Vitamins and Minerals – How They Are Important for Oral Health

A healthy balanced diet is key to maintaining good oral health. A balanced diet provides the right quantities of vitamins and minerals. If the diet is not balanced, it can lead to deficiency diseases. Taking large amounts of vitamins and minerals is not healthy either. Therefore, the correct amount of vitamins and minerals is necessary for the proper functioning of cells and tissues and to fight infections.

Certain vitamins and minerals are particularly important for maintaining healthy teeth and gums. They play a crucial role in preventing tooth decay, gum disease and other conditions. Here are some of the important vitamins and minerals.

Calcium. The teeth are mostly made of calcium. Calcium is needed to keep the enamel of the teeth and bones that support the teeth healthy. If the diet does not contain sufficient amounts of calcium, it can lead to weakening of teeth, tooth decay and gum disease. Good sources of calcium include milk and other dairy products, beans and kale. If you have calcium deficiency, your doctor may also prescribe calcium supplements.

Vitamin D. Vitamin D is necessary for calcium absorption. Vitamin D deficiency can cause weakening of the bones and teeth. It also causes a condition known as ‘burning mouth syndrome’ which results in a metallic taste and dryness in the mouth. Vitamin D is present in milk, eggs and fish.

Iron. Iron is very important for normal functioning of the body. It plays a crucial role in the transportation of oxygen in the blood. Iron deficiency can cause anemia and weakening of the immune system. It can also lead to inflammation of the tongue and cause sores in the mouth. Iron deficiency can also make your mouth prone to bacterial infections. Important sources of iron include the red meats and chilies.

Magnesium. Magnesium is another important mineral needed by the body. It is necessary for building the enamel of the teeth. It also prevents formation of dental caries. Magnesium deficiency can cause discoloration of the teeth and increase the risk of dental cavities. Important sources of magnesium include spinach, kale and other green leafy vegetables.

Zinc. Zinc is necessary for proper functioning of the immune system. Taking foods rich in zinc can prevent bacterial growth and buildup of plaque. Zinc deficiency can increase the risk of gum disease. Good sources of zinc include meats, wheat, rice and other cereals.

Vitamin C. Deficiency of vitamin C can lead to bleeding gums and gingivitis. In some cases, it can also cause loose teeth. Since vitamin C is water-soluble, the body cannot retain it for longer periods of time. Therefore, it is advisable to take foods rich in vitamin C regularly. Good sources of vitamin C include peppers, citrus fruits and sweet potatoes.
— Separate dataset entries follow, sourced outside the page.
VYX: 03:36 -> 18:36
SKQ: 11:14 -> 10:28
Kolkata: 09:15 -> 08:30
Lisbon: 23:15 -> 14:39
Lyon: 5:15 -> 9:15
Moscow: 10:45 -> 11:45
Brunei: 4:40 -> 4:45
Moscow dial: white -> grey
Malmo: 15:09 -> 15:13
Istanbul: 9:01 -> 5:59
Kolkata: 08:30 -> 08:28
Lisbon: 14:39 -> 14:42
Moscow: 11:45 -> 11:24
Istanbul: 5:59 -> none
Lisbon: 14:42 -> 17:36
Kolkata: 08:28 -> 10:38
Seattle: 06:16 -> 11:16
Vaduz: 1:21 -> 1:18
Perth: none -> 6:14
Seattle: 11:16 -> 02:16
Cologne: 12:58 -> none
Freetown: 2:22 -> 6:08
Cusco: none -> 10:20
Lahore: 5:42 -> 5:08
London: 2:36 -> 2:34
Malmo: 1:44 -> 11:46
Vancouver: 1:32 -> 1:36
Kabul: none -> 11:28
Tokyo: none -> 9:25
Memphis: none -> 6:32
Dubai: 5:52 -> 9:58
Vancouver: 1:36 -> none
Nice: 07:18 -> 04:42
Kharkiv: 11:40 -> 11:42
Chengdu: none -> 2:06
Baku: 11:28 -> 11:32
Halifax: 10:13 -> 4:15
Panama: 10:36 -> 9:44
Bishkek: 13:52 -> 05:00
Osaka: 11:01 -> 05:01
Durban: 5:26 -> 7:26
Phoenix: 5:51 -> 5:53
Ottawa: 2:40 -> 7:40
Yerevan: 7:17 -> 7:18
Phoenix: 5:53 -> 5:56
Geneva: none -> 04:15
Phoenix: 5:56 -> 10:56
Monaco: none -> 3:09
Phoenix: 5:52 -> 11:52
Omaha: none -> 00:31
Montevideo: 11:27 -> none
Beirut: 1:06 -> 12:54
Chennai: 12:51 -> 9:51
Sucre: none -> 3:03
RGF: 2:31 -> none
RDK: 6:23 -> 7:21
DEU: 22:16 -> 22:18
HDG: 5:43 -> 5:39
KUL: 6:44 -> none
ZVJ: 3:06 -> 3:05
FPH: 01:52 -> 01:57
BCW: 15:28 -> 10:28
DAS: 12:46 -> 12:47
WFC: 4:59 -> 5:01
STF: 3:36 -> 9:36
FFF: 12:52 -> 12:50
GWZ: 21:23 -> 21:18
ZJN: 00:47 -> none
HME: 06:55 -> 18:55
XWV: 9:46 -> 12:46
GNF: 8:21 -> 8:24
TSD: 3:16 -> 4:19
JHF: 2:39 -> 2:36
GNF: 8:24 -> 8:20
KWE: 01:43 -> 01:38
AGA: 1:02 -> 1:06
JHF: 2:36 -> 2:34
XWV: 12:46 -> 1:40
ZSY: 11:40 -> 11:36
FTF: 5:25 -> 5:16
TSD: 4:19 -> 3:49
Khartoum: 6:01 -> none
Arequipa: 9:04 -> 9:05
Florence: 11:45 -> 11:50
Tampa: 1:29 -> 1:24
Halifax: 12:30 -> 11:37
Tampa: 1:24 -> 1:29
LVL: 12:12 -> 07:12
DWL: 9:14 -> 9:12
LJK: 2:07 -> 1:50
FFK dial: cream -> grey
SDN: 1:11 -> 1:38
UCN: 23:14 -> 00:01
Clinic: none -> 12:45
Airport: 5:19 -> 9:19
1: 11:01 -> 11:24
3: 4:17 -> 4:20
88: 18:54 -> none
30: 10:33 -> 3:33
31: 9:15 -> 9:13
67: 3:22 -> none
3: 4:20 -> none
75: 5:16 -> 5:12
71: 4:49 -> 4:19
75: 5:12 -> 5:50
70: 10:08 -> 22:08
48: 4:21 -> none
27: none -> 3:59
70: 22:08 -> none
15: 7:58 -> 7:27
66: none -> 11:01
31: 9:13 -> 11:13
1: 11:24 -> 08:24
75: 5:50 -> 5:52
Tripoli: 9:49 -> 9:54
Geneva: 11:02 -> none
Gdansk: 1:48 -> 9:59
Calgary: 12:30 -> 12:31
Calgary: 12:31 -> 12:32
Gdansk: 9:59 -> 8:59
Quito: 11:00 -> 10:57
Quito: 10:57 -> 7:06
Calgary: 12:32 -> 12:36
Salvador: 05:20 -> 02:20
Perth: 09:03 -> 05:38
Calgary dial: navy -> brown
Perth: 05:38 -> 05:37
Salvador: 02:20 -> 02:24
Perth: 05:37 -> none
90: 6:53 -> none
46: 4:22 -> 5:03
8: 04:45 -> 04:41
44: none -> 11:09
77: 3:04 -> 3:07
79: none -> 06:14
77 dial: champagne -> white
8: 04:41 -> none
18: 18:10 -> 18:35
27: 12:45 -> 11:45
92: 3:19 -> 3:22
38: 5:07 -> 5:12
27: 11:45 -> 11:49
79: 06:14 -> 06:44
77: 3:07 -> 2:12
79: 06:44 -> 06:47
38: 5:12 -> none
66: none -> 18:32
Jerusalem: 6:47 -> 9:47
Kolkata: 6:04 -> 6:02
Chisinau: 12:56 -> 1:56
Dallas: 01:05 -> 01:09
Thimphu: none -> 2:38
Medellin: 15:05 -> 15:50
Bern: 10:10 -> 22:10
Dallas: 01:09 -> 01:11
Vitamin A. Vitamin A helps in keeping the tissues of the mouth healthy. It also maintains healthy saliva which controls the growth of bacteria and other harmful microbes in the mouth. Good sources of vitamin A include spinach, sweet potatoes, carrots and other colored vegetables.

Vitamin B12. Deficiency of vitamin B12 can cause sores in the mouth. Vitamin B12 is also water-soluble and therefore should be taken regularly. Vitamin B12 is present in dairy products, meat and fish.

Vitamin B3. Vitamin B3 plays an important role in cellular metabolism. It enables cells to derive energy from glucose. It is also important for the normal functioning of the nervous system. Vitamin B3 deficiency can result in bad breath and sores in the mouth. Vitamin B3 is found in chicken and fish.